**S**iamak Noorbaloochi and Glen Meeden have arXived a note on some mathematical connections between Bayes estimators and unbiased estimators. To start with, I never completely understood the reasons for [desperately] seeking unbiasedness in estimators, given that most transforms of a parameter θ *do not allow* for unbiased estimators when based on a finite sample from a parametric family with such parameter θ (Lehmann, 1983). (This is not even for a Bayesian reason!) The current paper first seems to use *unbiasedness* in a generalised sense introduced earlier by the authors in 1983, which is a less intuitive notion since it depends on loss and prior, still without being guaranteed to exist since it involves an infimum over a non-compact space. However, for the squared error loss adopted in this paper, it seems to reduce to the standard notion.

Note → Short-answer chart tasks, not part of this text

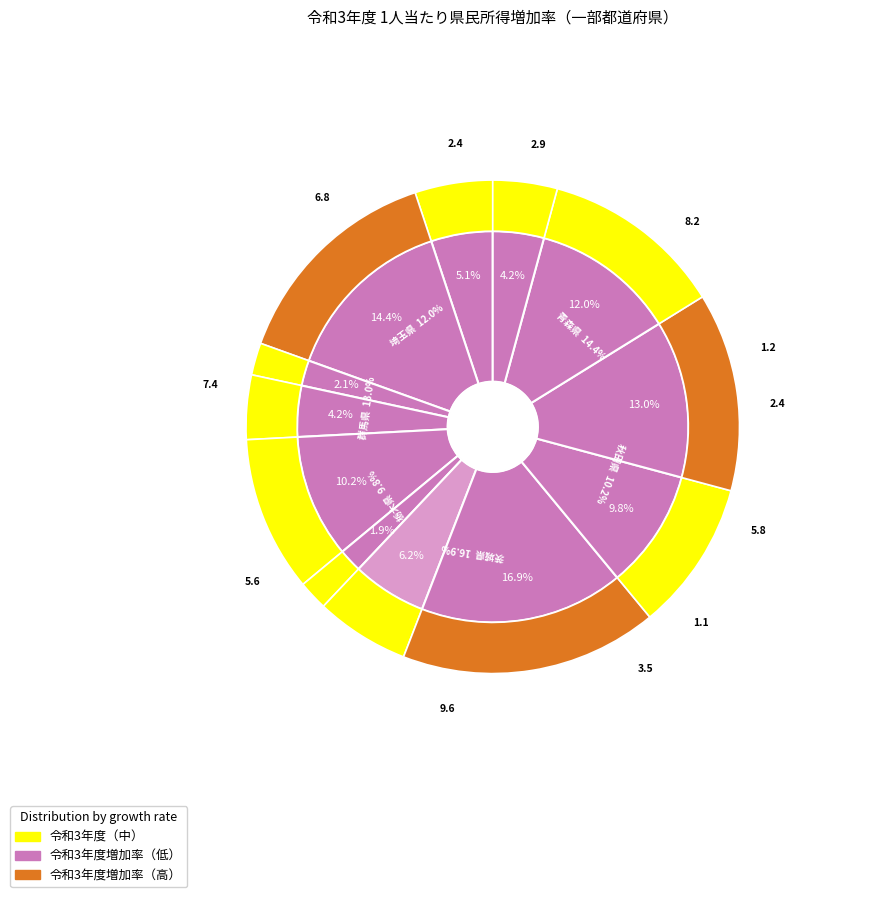

Which slice is the largest?

茨城県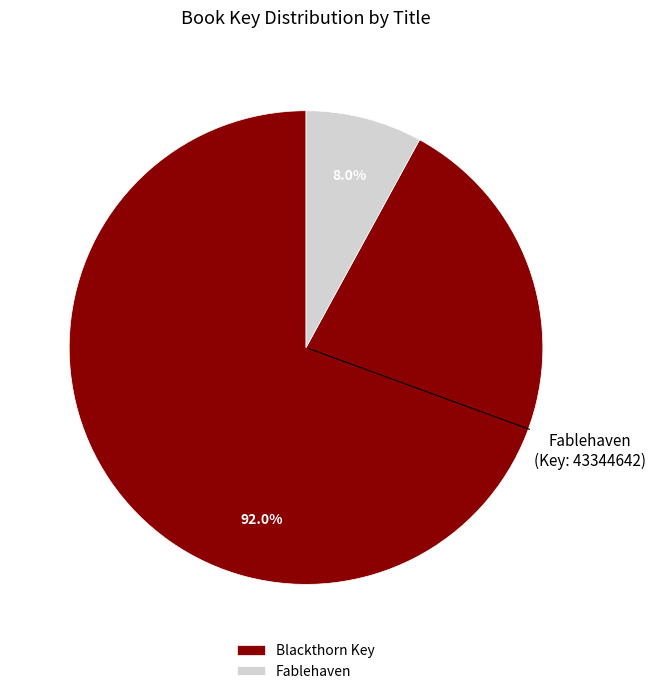

To the nearest percent, what percentage of the pie is Blackthorn Key?

92%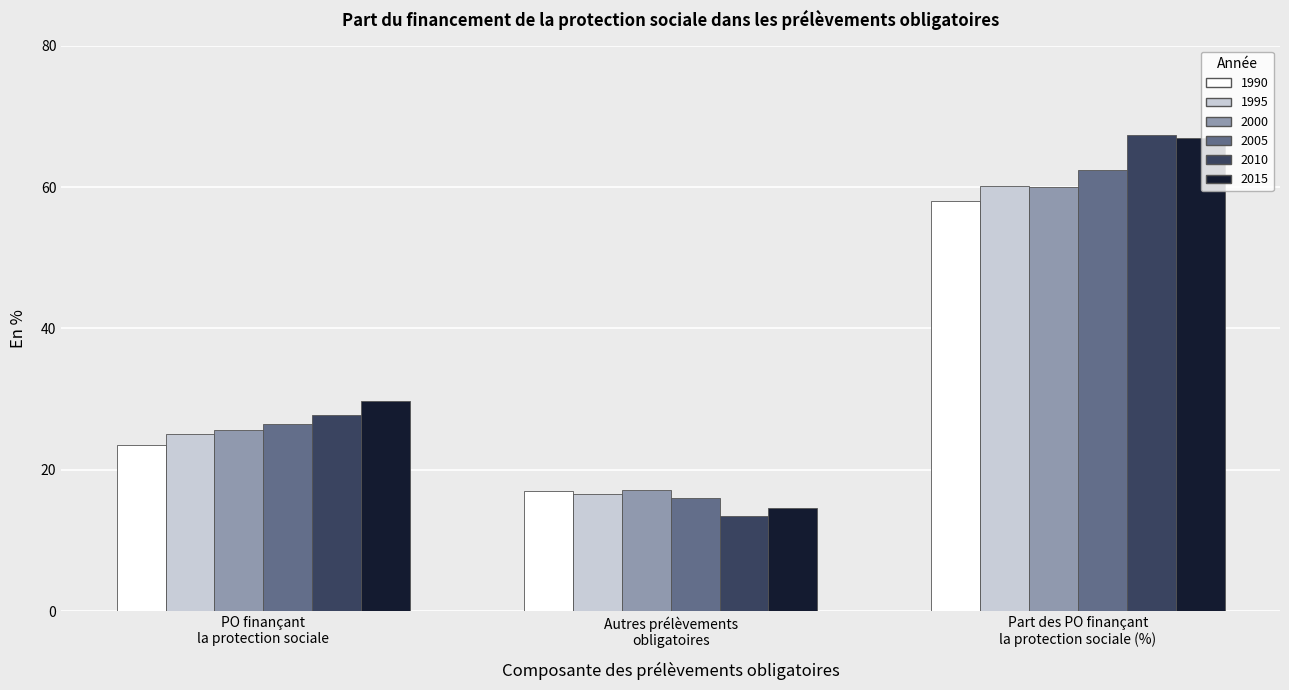

Which series has the largest total across all categories?

2015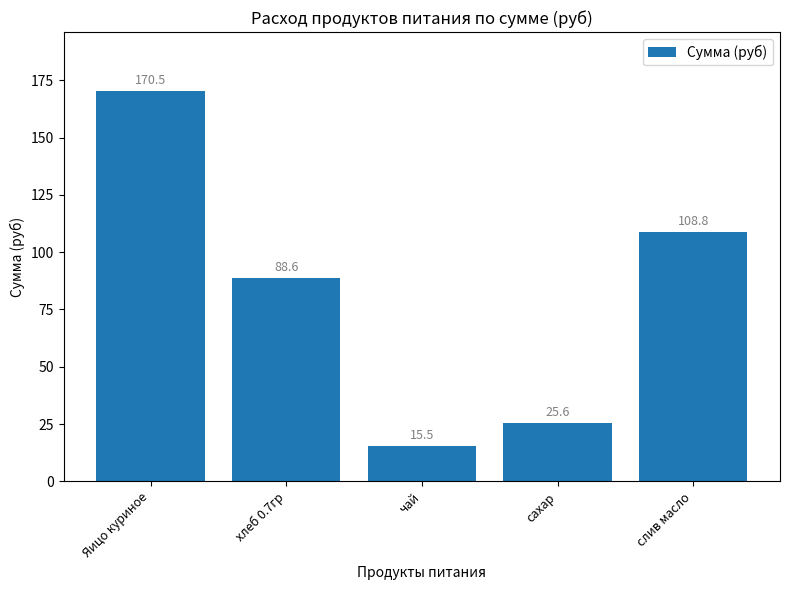

Reading left to right, list all the values displayed in this chart.

170.5	88.6	15.5	25.6	108.8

A first mathematical result therein is that the Bayes [i.e., posterior mean] and unbiasedness [i.e., sample mean] operators are adjoint in a Hilbert sense. But this does not seem much more than a consequence of Fubini’s theorem. The authors then proceeds to expose the central (decomposition) result of the paper, namely that *every estimable function γ(θ) can be orthogonally decomposed into a function with an unbiased estimator plus a function whose Bayes estimator is zero* and that conversely *every square-integrable estimator can be orthogonally decomposed into a Bayes estimator (of something) plus an unbiased estimator of zero*. This is a neat duality result, whose consequences I however fail to see because the Bayes estimator is estimating *something else*. And, somewhere, somehow, I have some trouble with the notion of a function α whose Bayes estimator [i.e., posterior mean] is zero for *all values* of the sample, esp. outside problems with finite observation and finite parameter spaces. For instance, if the sampling distribution is within an exponential family, the above property means that the Laplace transform of this function α is uniformly zero, hence that the function itself is uniformly zero.